> **INSTRUCTION**: Return every line of the items below unchanged, but leave out the pictures.

[Records drawn from a data source]
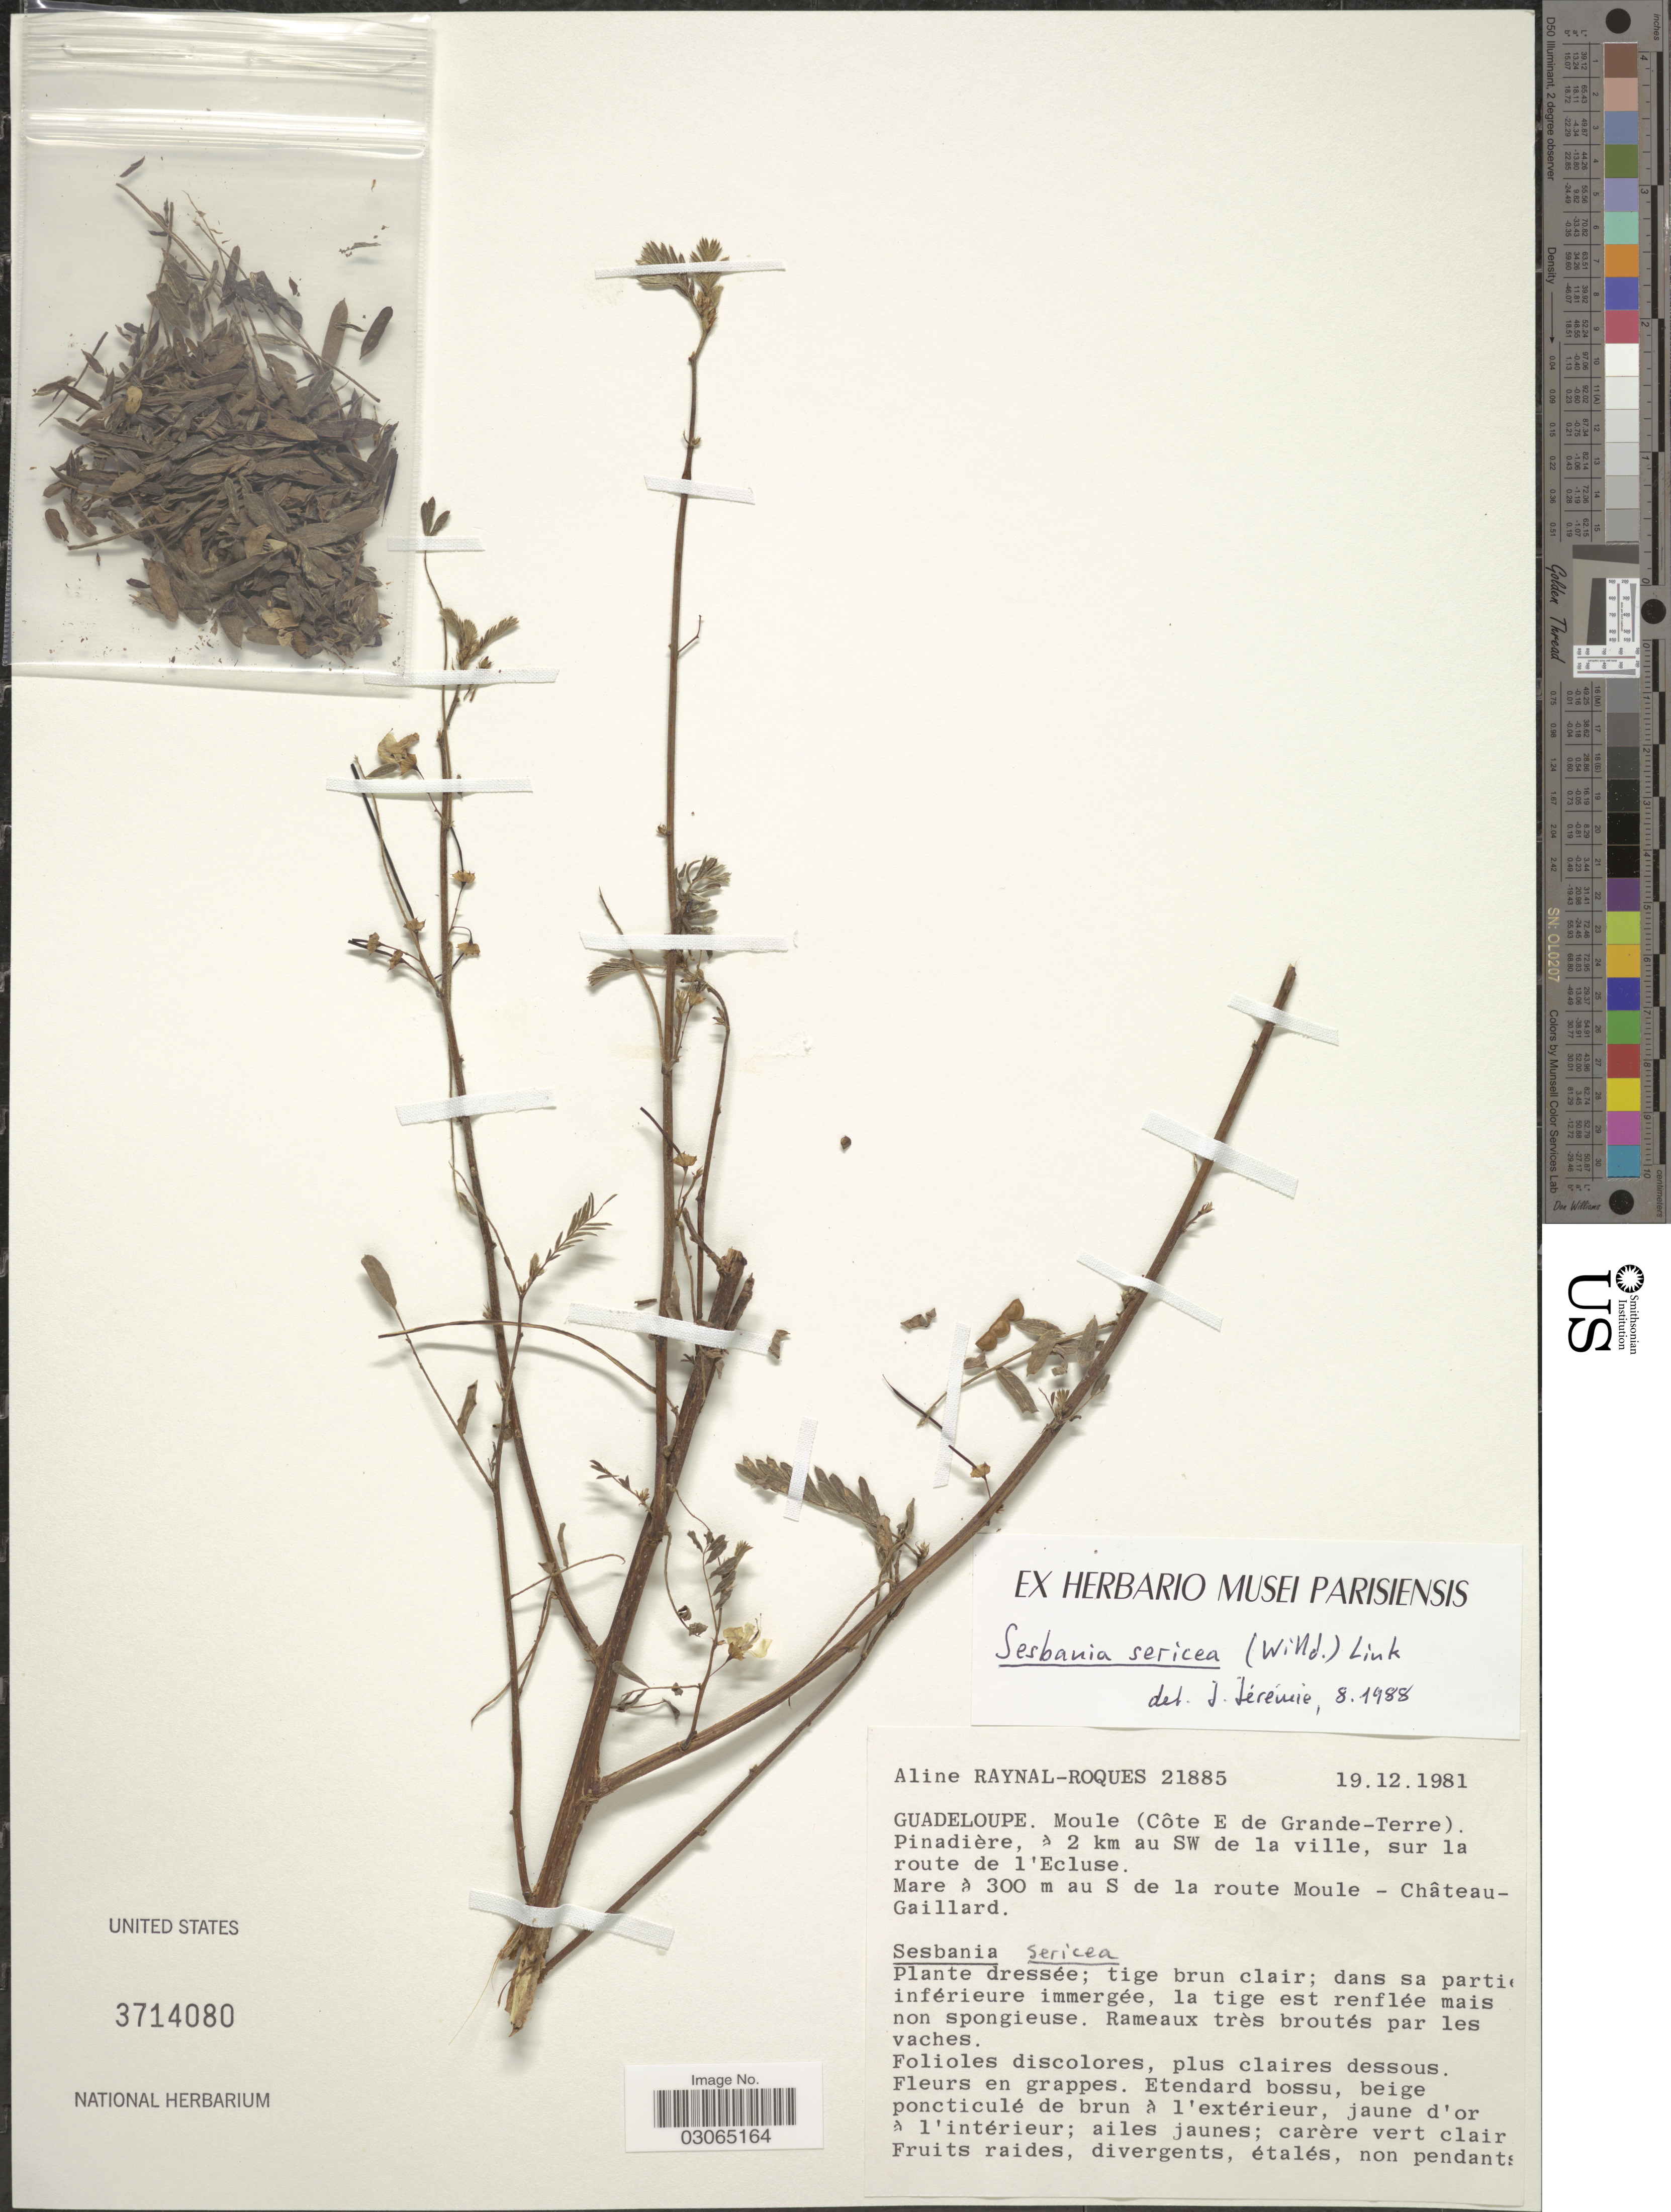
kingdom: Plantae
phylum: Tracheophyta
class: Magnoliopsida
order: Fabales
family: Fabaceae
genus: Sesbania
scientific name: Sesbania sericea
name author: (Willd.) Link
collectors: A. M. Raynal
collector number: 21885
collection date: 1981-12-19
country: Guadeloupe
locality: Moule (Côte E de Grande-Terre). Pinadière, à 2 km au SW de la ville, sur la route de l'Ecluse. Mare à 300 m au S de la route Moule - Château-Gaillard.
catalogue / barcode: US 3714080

> **ANSWER FOR THE TASK**:
kingdom: Plantae
phylum: Tracheophyta
class: Magnoliopsida
order: Fabales
family: Fabaceae
genus: Sesbania
scientific name: Sesbania sericea
name author: (Willd.) Link
collectors: A. M. Raynal
collector number: 21885
collection date: 1981-12-19
country: Guadeloupe
locality: Moule (Côte E de Grande-Terre). Pinadière, à 2 km au SW de la ville, sur la route de l'Ecluse. Mare à 300 m au S de la route Moule - Château-Gaillard.
catalogue / barcode: US 3714080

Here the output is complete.